## SOURCE TEXT
*** Begin section ***
Question

quadratic test
solve using the quadratic formula. $x = \frac{-b\pm\sqrt{b^2-4ac}}{2a}$

1. $y = 4x^2 - 8x + 3$
2. $y = 9x^2 - 6x - 1$

graph quadratic function in vertex form. find a, h, k, vertex, axis of symmetry. create a table. graph the quadratic function.
*** End section ***
## WHAT THE EXERCISE ASKS
Copy the quadratic test starting with "1. $y = 4x^2" and going on through "the quadratic function.", changing "axis of symmetry" to "line of symmetry". The material is separate from the quadratic test.

## ENTRIES SHOWN
*** Begin section ***
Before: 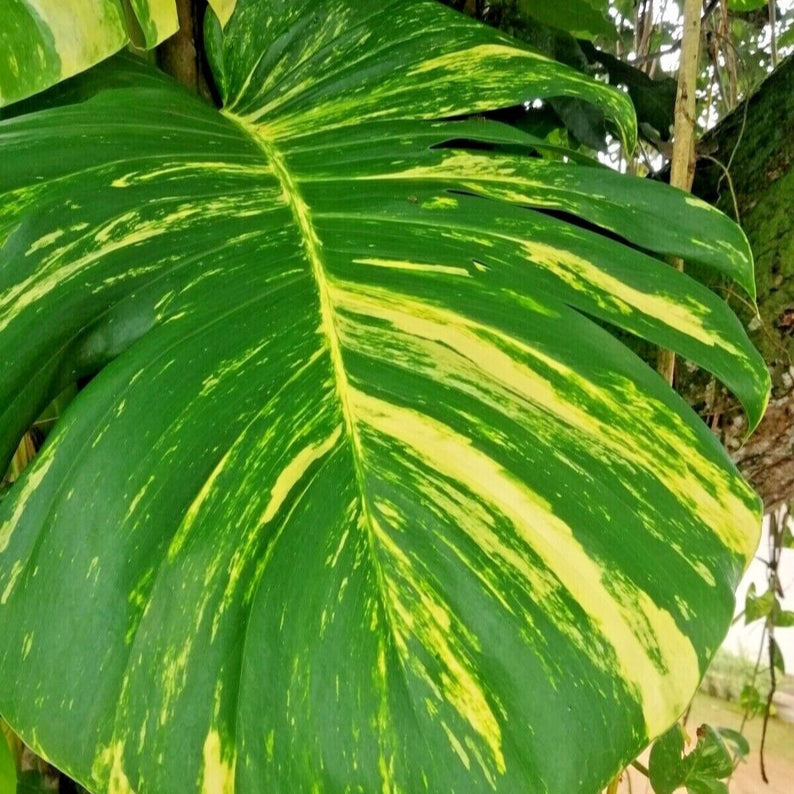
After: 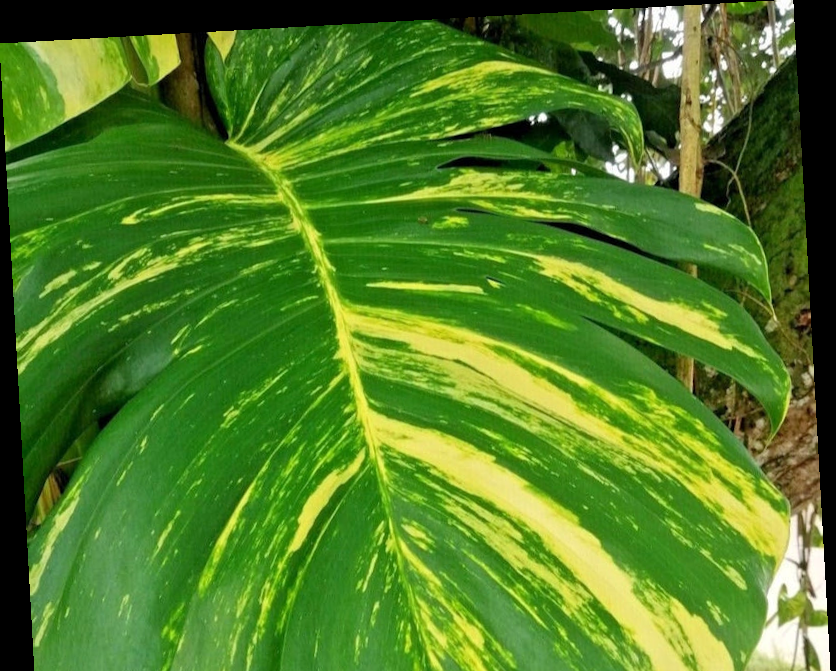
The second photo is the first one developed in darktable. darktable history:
crop: bottom 19.644%
rotate and perspective: rotation -3.18°, automatic cropping off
*** End section ***
## REPLY TO THE EXERCISE
1. $y = 4x^2 - 8x + 3$
2. $y = 9x^2 - 6x - 1$

graph quadratic function in vertex form. find a, h, k, vertex, line of symmetry. create a table. graph the quadratic function.